London Fire Brigade also said that the Thursday night fire "is believed to be non-suspicious".

A report by Politico, quoting people "familiar with investigations", hints at the possibility that the fire happened because of a mistake by an electrical engineer. "It's always cock-up rather than conspiracy," the source told the publication.

Heathrow fully functional on Saturday: Airport officials

Meanwhile, a Heathrow spokesperson has confirmed that the airport is fully functional on Saturday. "We can confirm that Heathrow is open and fully operational today. Teams across the airport continue to do everything they can to support passengers impacted by yesterday's outage at an off-airport power substation," the person said.

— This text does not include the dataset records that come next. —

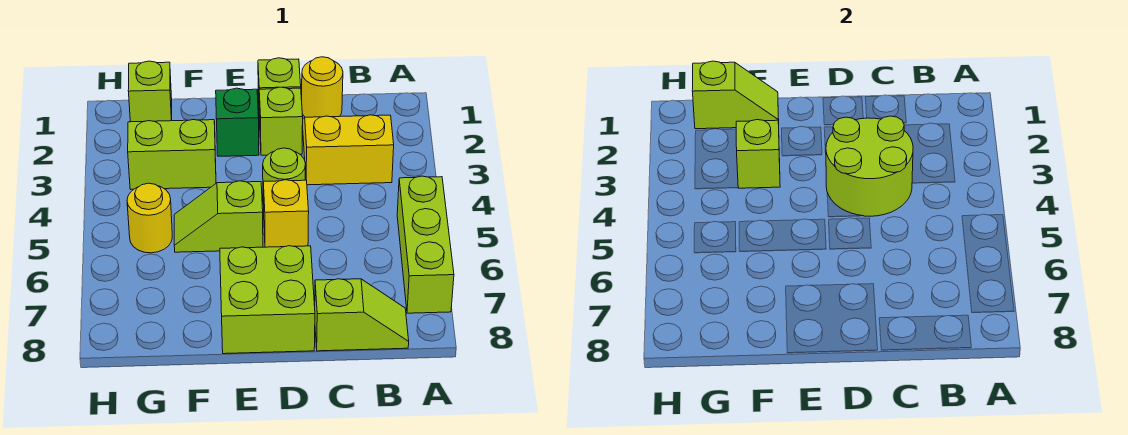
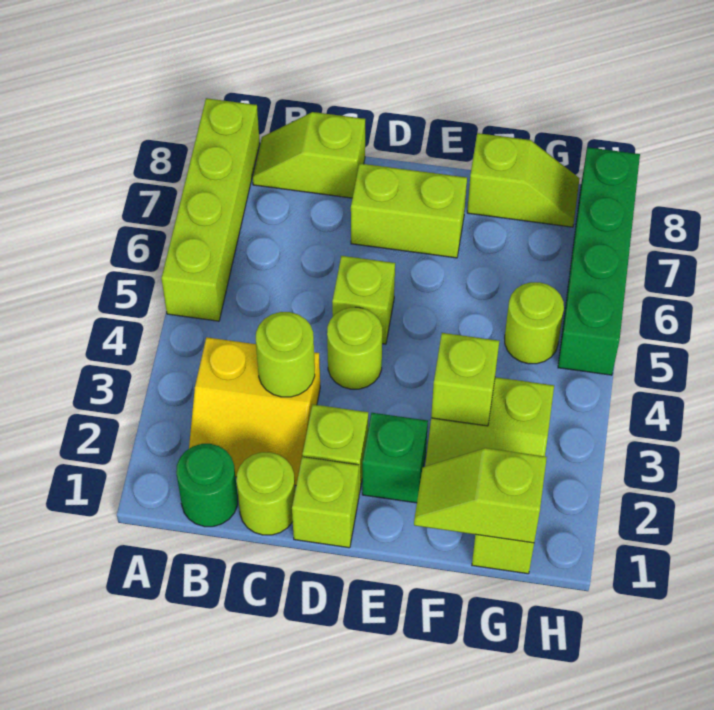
lime 1x3 brick [397,176,454,313] -> lime 1x4 brick [161,98,260,321]
none -> green 1x1 round brick [176,444,238,527]
yellow 1x1 round brick [302,57,343,117] -> lime 1x1 round brick [236,452,295,535]
lime 2x2 round brick [826,116,913,216] -> lime 1x1 round brick [256,312,315,397]
yellow 1x1 brick [263,180,309,247] -> lime 1x1 brick [332,256,395,344]
lime 2x2 brick [220,246,315,354] -> lime 1x2 brick [351,164,467,258]
lime 1x2 slope [174,181,263,252] -> lime 1x2 slope moved to [467,133,580,227]
yellow 1x1 round brick [127,183,172,253] -> lime 1x1 round brick [505,282,564,364]
none -> green 1x4 brick [558,147,640,375]

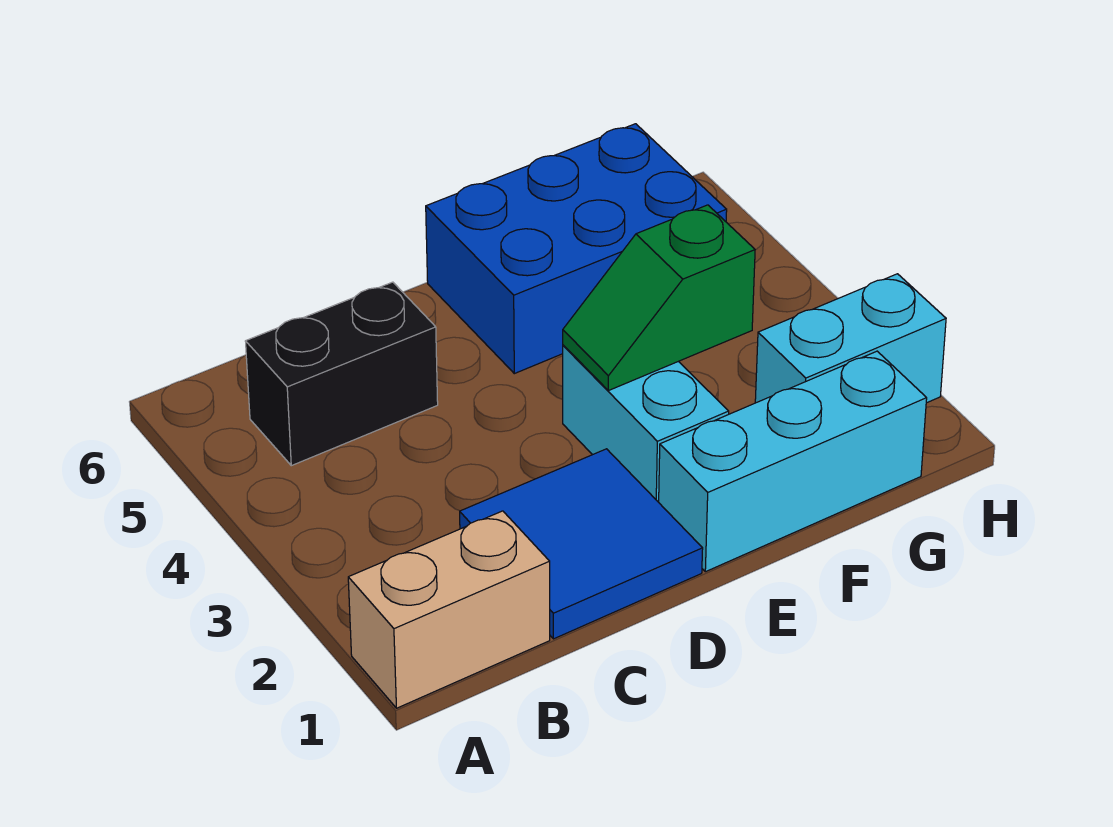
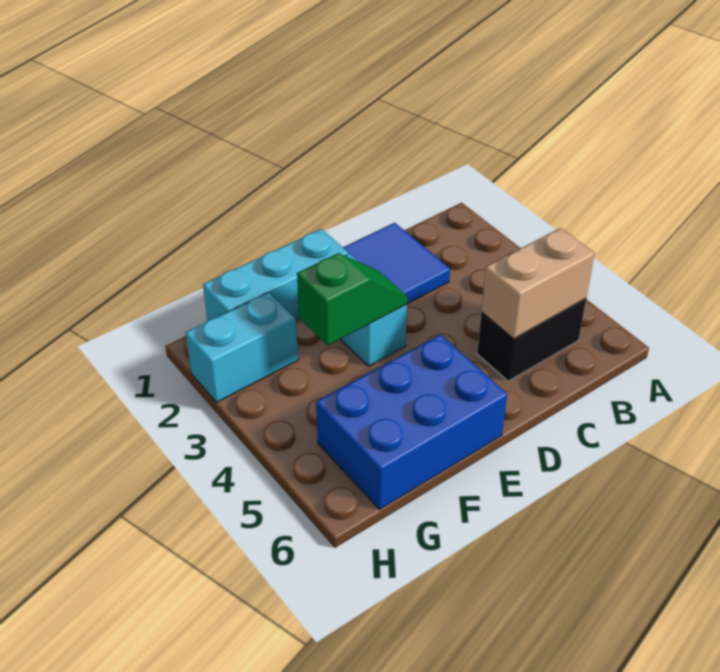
tan 1x2 brick [348,511,550,708] -> tan 1x2 brick moved to [481,228,595,339]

Also Read: Heathrow shuts down: Photo shows 120 flights caught in chaos as planes return to Mumbai, Delhi

The spokesperson added that the airport has additional staff at hand and flights have been added "to today's schedule to facilitate an extra 10,000 passengers travelling through the airport".

Heathrow chief executive Thomas Woldbye apologises

Heathrow chief executive Thomas Woldbye issued an apology and detailed everything that was done to get the services up and running. He said that the airport lost power "equal to that of a mid-sized city."

He said that the power supply had to be "restructured" to get power from the other two substations. The process involved restarting thousands of different systems, which took "an enormous amount of time".

"We are very sorry about all the inconvenience. We lost a major part of our power supply. This was an incident of major severity."